The Ras/Raf/MEK/ERK (or MAPK) signalling pathway relays extracellular stimuli to the nucleus, thereby regulating diverse cellular responses such as proliferation, growth, differentiation and apoptosis. Perturbation of these processes by aberrant MAPK signalling often leads to malignant transformation as indicated by the frequent occurrence in human cancers of genetic alterations affecting this pathway. In recent years, genetically modified mouse models have proven instrumental in unravelling how deregulated MAPK signalling leads to disease. Indeed, conditional activation of oncogenic K-Ras or B-Raf in mice resulted in neoplasms that closely resemble the human disease. Such tractable mouse models will enable the pursuit of basic biological mechanisms and translational applications regarding the MAPK pathway.

Figure 1

The Ras/Raf/MEK/ERK pathway. Binding of growth factors (GF) to receptor tyrosine kinases (RTK) leads to recruitment of adaptor proteins and guanine exchange factors (GEF).
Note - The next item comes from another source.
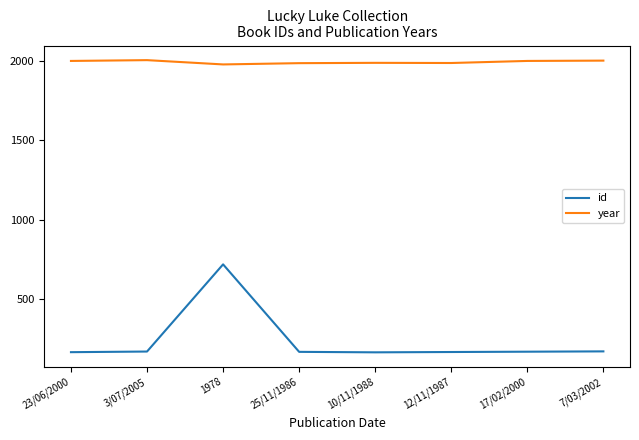

The year series shows 443 at 25/11/1986. True or false?

False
GEFs promote the active form of Ras (RasGTP). Ras signals to different pathways, one being the Raf/MEK/ERK pathway. Ras activates Raf, which may have several downstream effectors. Raf phosphorylates MEK followed by ERK phosphorylated by MEK. ERK has cytoplasmic substrates and also translocates to the nucleus to activate a variety of transcriptional programmes through several transcription factors (TFs). The signalling cascade is negatively regulated by Sprouty proteins (SPRY) and dual-specificity phosphatases (DUSP). Proteins in red have been found genetically altered in human cancers resulting in hyperactivation of the MAPK pathway.